== TRECHO DO DOCUMENTO

A informação, como veremos, tem uma função complementar à da propaganda. Seja num regime democrático, seja numa ditadura, é fundamental o controle das notícias que chegam até os telespectadores. O filósofo Michel Foucault dizia que o poder só é efetivo quando ele constrói saber. Caso contrário, há resistência. Nesse sentido, a mídia é um mecanismo estratégico para a circulação desses saberes. Não há como separar jornalismo de política.

Antes, porém, é preciso um entendimento do funcionamento dos regimes democráticos e das ditaduras. A propaganda política atua de modo parecido nesses dois sistemas políticos, pois ela está ligada à política de massas e não à democracia, como normalmente se pensa. Esse erro ocorre porque os analistas percebem apenas uma das acepções do conceito de democracia. Chomsky mostra que o conceito de democracia é ambivalente, tendo duas definições possíveis: a primeira seria aquela em que o povo participa ativamente dos destinos coletivos e, portanto, tem acesso a educação de qualidade e os canais de informações são acessíveis e diversificados. A outra considera que o povo deve ser mantido afastado dos assuntos públicos e, por isso, o acesso à informação, assim como a percepção da realidade, deve ser restrito. Podemos concluir, dessas duas noções propostas por Chomsky, que, na história humana, a mídia tem o papel de difundir essa primeira concepção no plano simbólico e a segunda na prática.

Desde Maquiavel, ou talvez de Júlio César, a ciência política sabe que para o exercício do poder as aparências são mais importantes que os fatos. De nada adianta um político ser honesto se ele é visto como corrupto. O inverso também é verdadeiro: um político que é percebido como probo pela população terá caminho livre para praticar a corrupção.

====
== REGISTROS APRESENTADOS

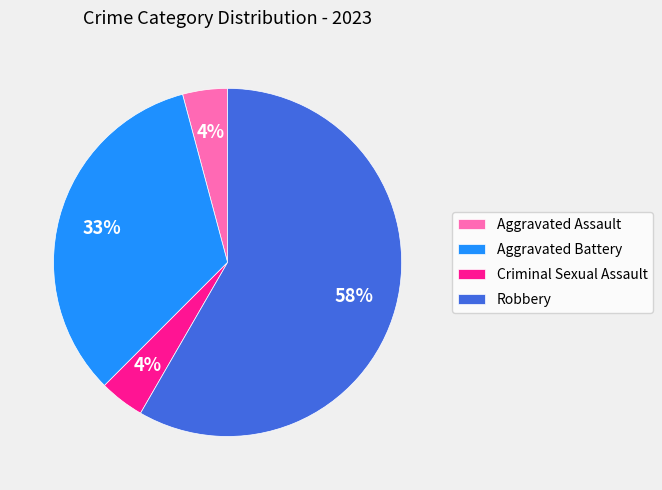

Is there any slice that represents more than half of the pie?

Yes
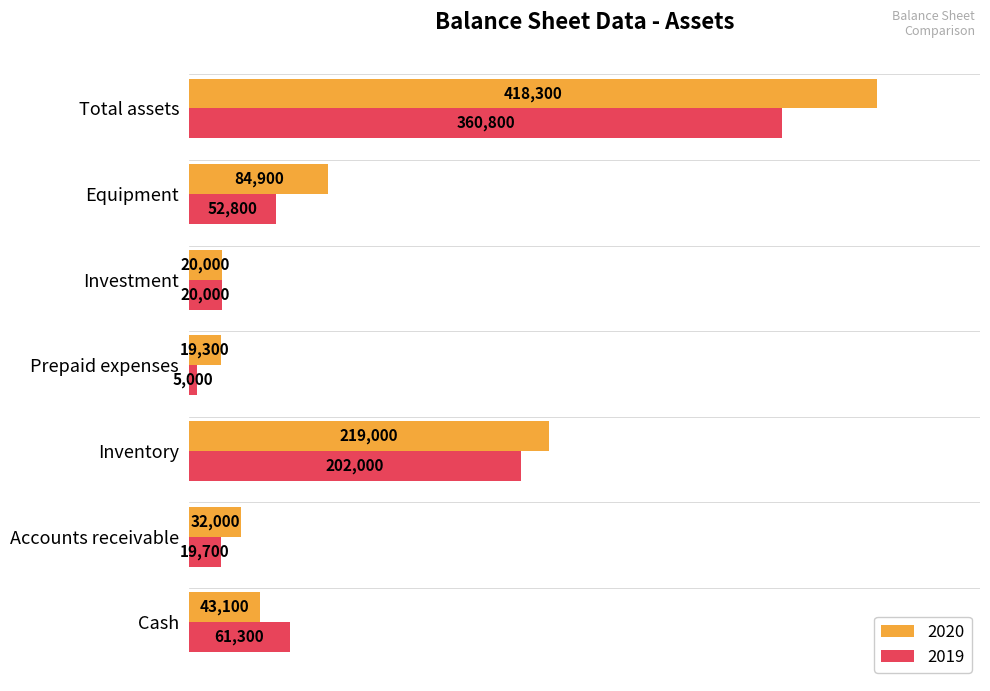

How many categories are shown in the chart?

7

====
== REGISTROS APRESENTADOS

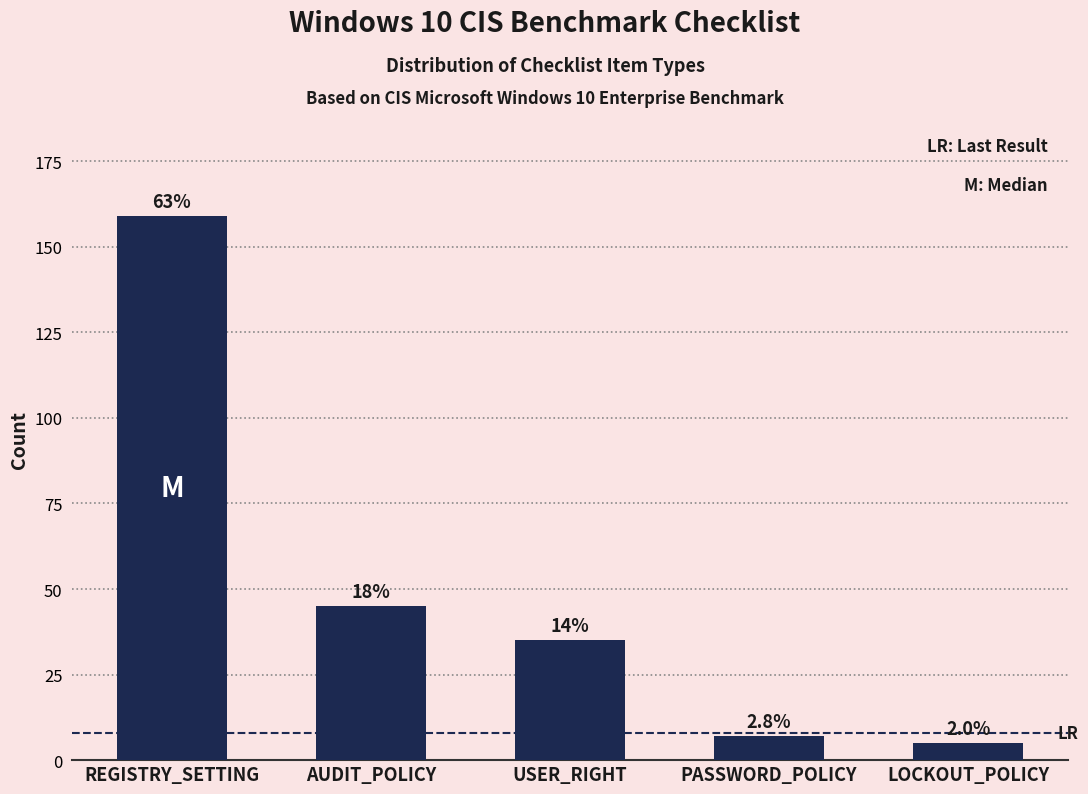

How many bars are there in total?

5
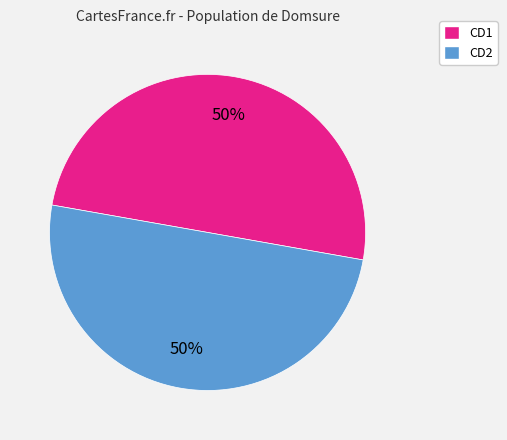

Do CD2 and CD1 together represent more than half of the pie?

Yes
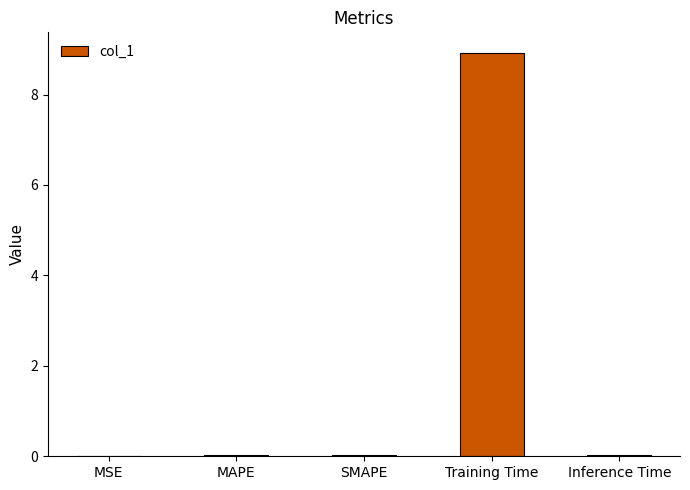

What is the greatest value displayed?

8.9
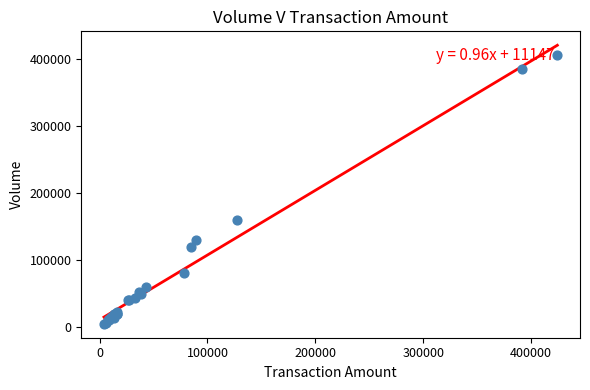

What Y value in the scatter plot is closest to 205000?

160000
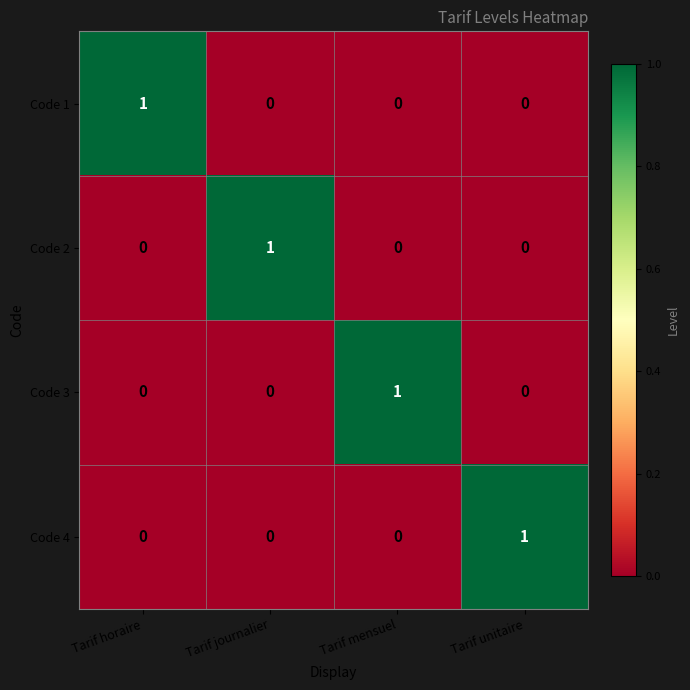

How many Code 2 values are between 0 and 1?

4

====

→ TAREFAS E EXERCÍCIOS
**1.** Liste todas as pessoas mencionadas pelo nome no trecho do documento.
**2.** De acordo com o trecho do documento, a que a propaganda política está ligada?

→ RESPOSTAS DAS TAREFAS
**1.** Michel Foucault, Chomsky, Maquiavel e Júlio César.

**2.** Ela está ligada à política de massas, e não à democracia.